• Text:
####################

50. Minute: TOOOORRR!!! 0:3 - Was für ein Slapstick-Tor! Gündogan trifft zum zweiten Mal an diesem Abend. Allerdings unter großer Mithilfe von Torhüter Buchnev. Der haltbare Ball prallt ihm ans Bein und kullert durch ins Tor. Da wird er sich mutmaßlich etwas Spott anhören müssen.

56. Minute: Gute Chance für Armenien! Khoren Bairamyan trifft aber nur das Außennetz, nachdem er sich gut auf Links durchsetzt und ziemlich unbedrängt zum Abschluss kommt. Doch der Winkel war zu spitz.

58. Minute: Elfmeter für Armenien! Neuhaus holte in Halbzeit eins noch einen raus, ist nun selbst der Sünder und kassiert Gelb. Er kommt zu spät gegen Terteryan und tritt diesem auf den Fuß.

####################

• Was zu tun ist:
a. Erkläre mithilfe des Livetickers in ein bis drei Sätzen, warum Khoren Bairamyan in der 56. Minute nur das Außennetz trifft.
b. Ändere im Liveticker den Abschnitt, der mit „58. Minute: Elfmeter“ beginnt und nach „auf den Fuß.“ endet, und setze dabei „Rot“ an die Stelle von „Gelb“.

####################

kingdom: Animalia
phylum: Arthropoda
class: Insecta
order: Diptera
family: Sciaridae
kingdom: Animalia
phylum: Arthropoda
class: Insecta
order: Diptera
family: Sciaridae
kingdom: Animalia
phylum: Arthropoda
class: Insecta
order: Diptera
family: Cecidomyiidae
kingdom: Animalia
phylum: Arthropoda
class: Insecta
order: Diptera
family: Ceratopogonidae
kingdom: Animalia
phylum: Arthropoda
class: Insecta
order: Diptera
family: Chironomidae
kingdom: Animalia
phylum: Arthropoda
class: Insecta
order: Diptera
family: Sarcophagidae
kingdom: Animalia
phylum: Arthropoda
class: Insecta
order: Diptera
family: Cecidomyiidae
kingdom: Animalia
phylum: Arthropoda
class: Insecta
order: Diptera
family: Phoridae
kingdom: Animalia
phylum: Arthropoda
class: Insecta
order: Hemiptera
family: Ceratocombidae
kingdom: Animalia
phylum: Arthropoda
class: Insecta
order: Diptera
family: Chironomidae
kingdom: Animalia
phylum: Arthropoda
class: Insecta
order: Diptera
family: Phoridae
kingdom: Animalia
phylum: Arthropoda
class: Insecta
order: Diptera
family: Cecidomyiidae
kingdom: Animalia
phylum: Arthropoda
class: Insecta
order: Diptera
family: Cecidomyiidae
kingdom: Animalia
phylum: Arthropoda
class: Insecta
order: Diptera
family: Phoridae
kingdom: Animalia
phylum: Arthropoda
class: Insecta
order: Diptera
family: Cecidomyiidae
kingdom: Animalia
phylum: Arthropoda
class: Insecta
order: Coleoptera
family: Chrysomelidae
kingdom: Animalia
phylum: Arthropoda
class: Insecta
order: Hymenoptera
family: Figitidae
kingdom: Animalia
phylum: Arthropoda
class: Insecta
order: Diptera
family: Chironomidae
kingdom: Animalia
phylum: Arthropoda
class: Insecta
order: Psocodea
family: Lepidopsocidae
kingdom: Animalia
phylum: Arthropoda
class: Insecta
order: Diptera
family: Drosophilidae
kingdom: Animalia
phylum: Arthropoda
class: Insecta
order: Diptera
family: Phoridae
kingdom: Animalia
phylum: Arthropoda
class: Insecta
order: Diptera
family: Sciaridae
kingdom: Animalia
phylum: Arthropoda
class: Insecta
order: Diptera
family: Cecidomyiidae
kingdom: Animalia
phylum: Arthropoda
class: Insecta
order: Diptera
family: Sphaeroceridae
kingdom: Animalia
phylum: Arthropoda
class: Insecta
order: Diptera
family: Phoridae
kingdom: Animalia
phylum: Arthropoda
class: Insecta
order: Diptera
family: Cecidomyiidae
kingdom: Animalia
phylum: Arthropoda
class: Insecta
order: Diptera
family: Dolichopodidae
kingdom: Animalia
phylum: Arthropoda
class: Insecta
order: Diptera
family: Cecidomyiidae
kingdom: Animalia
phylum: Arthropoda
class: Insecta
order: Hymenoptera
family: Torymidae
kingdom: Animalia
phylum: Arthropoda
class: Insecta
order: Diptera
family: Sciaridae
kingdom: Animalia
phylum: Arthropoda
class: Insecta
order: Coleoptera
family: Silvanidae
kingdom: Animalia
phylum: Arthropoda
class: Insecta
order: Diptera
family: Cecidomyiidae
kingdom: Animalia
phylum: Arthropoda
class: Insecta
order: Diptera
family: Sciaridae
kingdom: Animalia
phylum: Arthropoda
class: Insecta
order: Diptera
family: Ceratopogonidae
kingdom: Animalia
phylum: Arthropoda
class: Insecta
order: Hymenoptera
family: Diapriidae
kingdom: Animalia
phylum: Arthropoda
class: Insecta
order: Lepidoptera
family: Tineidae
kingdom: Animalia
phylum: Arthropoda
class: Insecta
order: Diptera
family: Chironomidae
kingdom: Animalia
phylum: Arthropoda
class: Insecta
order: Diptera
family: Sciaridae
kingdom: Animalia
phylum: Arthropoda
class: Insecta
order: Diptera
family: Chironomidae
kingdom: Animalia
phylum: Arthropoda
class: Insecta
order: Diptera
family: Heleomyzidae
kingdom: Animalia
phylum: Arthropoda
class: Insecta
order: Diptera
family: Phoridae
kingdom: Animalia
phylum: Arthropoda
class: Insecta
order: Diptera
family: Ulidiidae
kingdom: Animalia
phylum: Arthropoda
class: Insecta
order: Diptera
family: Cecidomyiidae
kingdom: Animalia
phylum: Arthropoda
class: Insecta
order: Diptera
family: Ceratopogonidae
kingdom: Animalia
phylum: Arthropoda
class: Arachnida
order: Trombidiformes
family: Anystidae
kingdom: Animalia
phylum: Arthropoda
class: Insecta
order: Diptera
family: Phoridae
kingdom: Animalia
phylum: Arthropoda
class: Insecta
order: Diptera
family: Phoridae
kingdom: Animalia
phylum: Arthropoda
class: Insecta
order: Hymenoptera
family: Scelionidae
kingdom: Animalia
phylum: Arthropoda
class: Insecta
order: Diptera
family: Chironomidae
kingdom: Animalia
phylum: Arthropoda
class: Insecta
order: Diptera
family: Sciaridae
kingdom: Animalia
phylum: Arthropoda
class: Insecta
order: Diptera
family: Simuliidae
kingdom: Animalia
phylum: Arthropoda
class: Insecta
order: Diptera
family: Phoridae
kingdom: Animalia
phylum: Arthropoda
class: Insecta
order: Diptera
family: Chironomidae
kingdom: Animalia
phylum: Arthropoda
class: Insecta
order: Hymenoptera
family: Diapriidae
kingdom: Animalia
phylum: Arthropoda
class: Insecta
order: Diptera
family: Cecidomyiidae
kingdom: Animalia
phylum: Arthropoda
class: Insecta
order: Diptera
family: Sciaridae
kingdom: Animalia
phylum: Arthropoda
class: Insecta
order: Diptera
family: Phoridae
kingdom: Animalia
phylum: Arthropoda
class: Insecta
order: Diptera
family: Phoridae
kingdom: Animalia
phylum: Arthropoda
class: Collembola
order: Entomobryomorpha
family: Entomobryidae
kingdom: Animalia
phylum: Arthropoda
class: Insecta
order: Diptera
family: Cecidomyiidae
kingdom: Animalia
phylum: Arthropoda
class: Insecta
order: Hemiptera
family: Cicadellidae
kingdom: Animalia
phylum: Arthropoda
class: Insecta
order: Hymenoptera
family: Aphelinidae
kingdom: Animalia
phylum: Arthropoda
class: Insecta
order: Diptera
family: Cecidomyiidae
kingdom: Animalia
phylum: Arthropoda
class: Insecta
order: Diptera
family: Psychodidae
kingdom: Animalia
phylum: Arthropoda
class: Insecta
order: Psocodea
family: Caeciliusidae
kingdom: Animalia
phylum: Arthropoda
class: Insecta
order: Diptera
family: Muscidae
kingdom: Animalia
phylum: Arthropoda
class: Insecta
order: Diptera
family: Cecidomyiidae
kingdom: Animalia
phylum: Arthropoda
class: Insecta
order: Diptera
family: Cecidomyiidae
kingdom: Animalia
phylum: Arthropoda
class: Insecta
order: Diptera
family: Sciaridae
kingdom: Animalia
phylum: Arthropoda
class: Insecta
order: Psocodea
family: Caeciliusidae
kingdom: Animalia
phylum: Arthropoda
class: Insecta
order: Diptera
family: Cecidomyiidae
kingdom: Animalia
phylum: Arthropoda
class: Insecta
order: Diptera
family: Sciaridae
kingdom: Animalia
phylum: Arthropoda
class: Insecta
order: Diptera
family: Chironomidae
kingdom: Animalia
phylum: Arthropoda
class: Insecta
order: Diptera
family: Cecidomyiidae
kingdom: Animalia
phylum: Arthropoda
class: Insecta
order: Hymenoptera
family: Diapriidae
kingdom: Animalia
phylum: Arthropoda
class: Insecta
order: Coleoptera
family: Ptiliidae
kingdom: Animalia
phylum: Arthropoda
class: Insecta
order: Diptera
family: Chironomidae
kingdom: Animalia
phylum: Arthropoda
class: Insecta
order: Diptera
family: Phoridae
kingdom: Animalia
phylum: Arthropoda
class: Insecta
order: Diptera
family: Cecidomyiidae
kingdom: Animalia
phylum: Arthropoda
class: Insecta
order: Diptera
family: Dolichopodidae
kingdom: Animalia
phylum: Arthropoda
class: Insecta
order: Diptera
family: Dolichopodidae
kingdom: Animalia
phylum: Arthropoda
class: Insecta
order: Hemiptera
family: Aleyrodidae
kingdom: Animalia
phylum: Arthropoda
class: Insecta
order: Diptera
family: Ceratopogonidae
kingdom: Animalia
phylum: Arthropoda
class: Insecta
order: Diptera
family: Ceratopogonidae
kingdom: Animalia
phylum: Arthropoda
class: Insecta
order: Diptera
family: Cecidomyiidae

####################

• Antworten je Aufgabe:
a. Bairamyan setzt sich gut auf links durch und kommt ziemlich unbedrängt zum Abschluss. Trotzdem trifft er nur das Außennetz, weil der Winkel zu spitz war.

b.
58. Minute: Elfmeter für Armenien! Neuhaus holte in Halbzeit eins noch einen raus, ist nun selbst der Sünder und kassiert Rot. Er kommt zu spät gegen Terteryan und tritt diesem auf den Fuß.